This is the thirteenth part of my short story "A Flat", please, would you proofread it.
Ivan had served three years of his sentence before being pardoned by the court. When he arrived home, after kissing and hugging his wife and his children, he strode towards the portrait of the Great Leader hanging on the wall. He unhooked the photograph, spat at it and tore it before opening the fire box and throwing it inside, where the Great Leader sizzled and crackled, consumed by flames. He felt instant relief. He had waited so many years to avenge himself at least indirectly on the Great Manipulator.
His children gazed at him in astonishment and Jelena glanced fearfully at the window in case someone had seen this unimaginable act. The regime could have forgiven a killing of another person, violence or even a bank robbery, but destroying the picture of the Great Leader was an unforgivable sin and a person who committed it would not only spend years in prison, but inevitably receive such a beating which he would be remembering the rest of his life.
Ivan mostly kept silence about his prison experiences. To his wife and his landlords, the old couple, who came to drink coffee with him, he told that inmates were treated correctly and nobody was ever been beaten by the warders.
However, as soon as he was alone, the picture from the prison flooded his brain: the dark sad eyes of the young, beautiful inmate who was raped repeatedly by his fellow prisoners who behaved like animals, political prisoners savagely beaten by criminals, men meeting their family members with the shackles on their feet, a warder hitting an older man just because he was bored on that day...
These were the memories one kept inside oneself, hoping that they would be erased by the flow of time, which unfortunately seldom happened.
When he walked through the street of his neighbourhood, Ivan noticed how people withdrew from him, as if he were suffering from a contagious disease.
In the city centre, when he met his former workmates they would shake hands, tell him that they were in hurry and disappear in the crowd, glancing nervously around as if afraid that someone would follow them.
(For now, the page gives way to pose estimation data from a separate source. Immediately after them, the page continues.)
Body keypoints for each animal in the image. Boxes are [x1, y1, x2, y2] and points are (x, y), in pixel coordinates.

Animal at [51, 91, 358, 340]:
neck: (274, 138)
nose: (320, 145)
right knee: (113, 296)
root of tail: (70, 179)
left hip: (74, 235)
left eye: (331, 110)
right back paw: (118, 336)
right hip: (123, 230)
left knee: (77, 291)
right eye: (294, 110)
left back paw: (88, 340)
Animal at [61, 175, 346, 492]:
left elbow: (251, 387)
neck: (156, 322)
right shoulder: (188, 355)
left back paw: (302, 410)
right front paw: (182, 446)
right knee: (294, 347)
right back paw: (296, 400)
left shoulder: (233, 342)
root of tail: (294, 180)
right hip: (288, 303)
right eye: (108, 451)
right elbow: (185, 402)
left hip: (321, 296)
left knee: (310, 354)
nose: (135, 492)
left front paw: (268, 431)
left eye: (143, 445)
Ivan had not hated them or believed there were cowards.
They were cautious because they knew that one day everything could be used against them, a greeting, a handshake or a few minutes of friendly chat could become highly dangerous. As he strolled the streets, asking himself what to do next, his eyes would sweep the faces of passersby and he would ask himself how many of them were secret agent on duty, looking for the enemies of the Party and the Socialist Revolution. They must have been hundreds of thousands...
Ivan soon understood that his stay in the city was going to be unbearable. If he stayed here, he was doomed to live like an outsider, a stranger in his own homeland.
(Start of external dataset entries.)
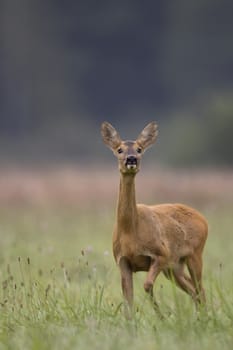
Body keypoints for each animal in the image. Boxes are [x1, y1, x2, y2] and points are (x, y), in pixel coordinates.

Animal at [101, 121, 208, 314]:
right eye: (119, 149)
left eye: (139, 149)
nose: (131, 159)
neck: (130, 232)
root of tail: (203, 218)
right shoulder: (122, 261)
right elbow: (128, 299)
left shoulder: (161, 254)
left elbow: (147, 284)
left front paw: (161, 315)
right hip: (175, 267)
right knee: (194, 290)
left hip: (195, 254)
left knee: (200, 289)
Who would dare to employ him in a factory again and trust him? For political prisoners there were only certain kinds of jobs, which usually other people avoided. However, the idea of working as a street sweeper or a dustman until his pension felt like another long prison sentence. He could not allow himself more humiliations.
He sat with Jelena many nights discussing their future until they finally decided to return to Ivanís village.
They would certainly have a difficult time in the beginning, but at least they would be free and they would not need to look outside the window whenever they talked about politics, to see if someone was listening to.
TO BE CONTINUED
Thank you very much again and again. You have helped me so much.
You are right regarding the sentence: "the picture from the prison..."
"Images" is indeed much better word.